Exercise material:

________________

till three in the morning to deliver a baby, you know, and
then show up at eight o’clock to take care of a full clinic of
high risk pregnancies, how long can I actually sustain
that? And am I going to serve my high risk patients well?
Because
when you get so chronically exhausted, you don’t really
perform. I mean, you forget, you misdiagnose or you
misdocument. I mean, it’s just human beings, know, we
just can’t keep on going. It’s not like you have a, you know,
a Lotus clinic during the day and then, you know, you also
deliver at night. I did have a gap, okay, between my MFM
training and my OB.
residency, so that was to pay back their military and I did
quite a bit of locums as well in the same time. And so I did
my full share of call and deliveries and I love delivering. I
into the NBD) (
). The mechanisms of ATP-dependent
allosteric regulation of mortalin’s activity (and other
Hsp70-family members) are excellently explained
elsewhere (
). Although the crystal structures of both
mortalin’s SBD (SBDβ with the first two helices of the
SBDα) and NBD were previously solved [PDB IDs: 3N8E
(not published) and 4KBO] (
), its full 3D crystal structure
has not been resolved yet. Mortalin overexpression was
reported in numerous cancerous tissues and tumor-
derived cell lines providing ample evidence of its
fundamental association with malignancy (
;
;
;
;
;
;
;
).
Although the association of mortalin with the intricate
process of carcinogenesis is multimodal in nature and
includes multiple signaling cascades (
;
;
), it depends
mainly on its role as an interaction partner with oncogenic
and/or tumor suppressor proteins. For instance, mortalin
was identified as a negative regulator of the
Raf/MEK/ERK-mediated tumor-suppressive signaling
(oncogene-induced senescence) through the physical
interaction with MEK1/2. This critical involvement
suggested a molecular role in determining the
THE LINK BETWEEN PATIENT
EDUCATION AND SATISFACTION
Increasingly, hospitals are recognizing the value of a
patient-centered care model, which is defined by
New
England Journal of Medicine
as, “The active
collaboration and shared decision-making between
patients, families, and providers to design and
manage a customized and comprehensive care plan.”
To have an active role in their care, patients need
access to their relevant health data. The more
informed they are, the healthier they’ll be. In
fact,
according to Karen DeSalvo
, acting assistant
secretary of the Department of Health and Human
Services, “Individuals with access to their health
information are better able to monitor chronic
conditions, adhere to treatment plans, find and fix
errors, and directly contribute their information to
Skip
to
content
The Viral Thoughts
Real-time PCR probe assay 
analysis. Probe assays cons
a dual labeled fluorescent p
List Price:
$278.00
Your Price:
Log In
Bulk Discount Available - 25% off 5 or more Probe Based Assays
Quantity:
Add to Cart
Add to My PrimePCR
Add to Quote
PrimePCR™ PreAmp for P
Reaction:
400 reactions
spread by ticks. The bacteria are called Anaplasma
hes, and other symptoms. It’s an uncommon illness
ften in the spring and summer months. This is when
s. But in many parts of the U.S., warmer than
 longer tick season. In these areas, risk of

________________

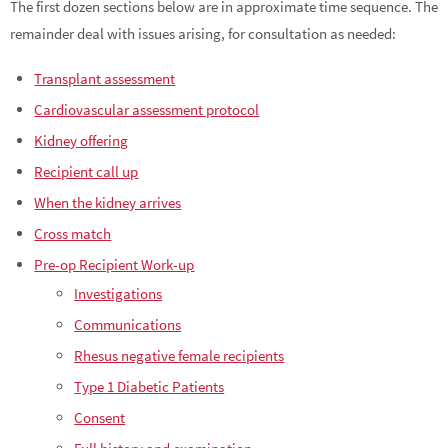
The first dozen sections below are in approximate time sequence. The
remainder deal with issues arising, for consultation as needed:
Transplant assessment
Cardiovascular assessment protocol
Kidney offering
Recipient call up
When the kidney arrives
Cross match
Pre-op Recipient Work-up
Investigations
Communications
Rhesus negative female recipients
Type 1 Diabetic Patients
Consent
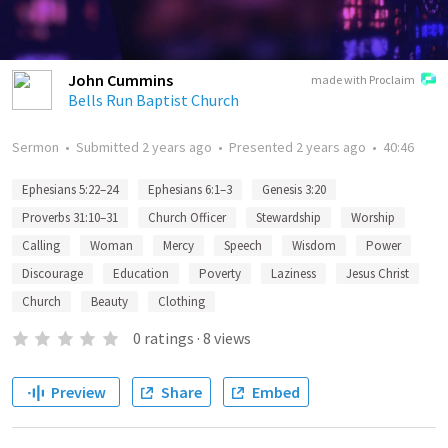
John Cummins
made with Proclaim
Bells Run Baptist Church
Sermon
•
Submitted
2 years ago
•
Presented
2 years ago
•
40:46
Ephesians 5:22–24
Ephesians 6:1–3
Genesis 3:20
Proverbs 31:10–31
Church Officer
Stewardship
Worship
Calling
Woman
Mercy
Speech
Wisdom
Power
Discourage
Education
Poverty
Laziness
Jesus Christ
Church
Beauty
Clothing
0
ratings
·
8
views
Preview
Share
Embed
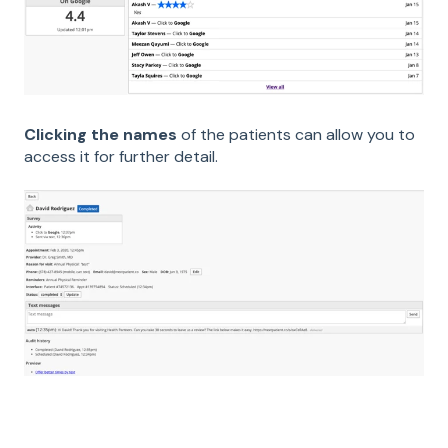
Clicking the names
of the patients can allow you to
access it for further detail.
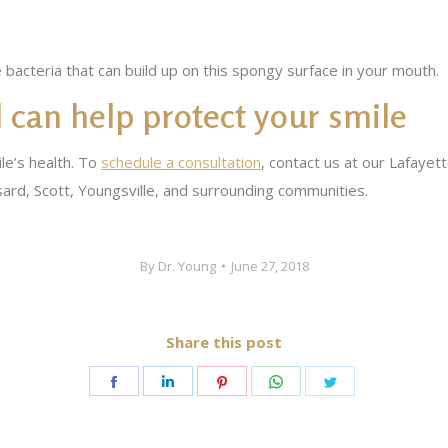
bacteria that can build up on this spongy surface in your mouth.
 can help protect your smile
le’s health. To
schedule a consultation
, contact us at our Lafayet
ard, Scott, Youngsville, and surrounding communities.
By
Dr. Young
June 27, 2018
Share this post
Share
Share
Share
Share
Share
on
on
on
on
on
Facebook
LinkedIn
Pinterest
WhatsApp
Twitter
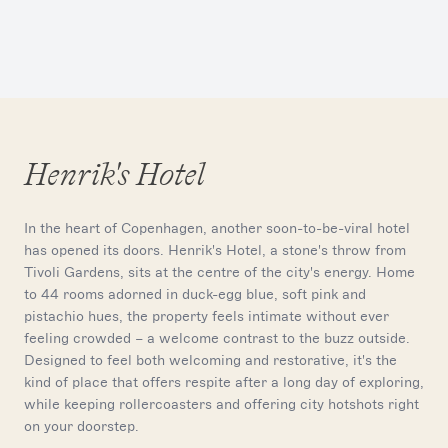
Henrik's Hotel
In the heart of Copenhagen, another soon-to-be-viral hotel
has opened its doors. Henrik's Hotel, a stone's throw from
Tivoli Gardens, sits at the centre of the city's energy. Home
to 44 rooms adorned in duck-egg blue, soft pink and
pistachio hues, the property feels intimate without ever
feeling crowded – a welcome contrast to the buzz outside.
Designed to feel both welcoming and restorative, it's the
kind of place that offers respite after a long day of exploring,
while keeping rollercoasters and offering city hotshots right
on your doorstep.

________________

Problem to work on: Filter the records above, keeping each line that contains the word "access".

Written reply:
access to their relevant health data. The more
Services, “Individuals with access to their health
access it for further detail.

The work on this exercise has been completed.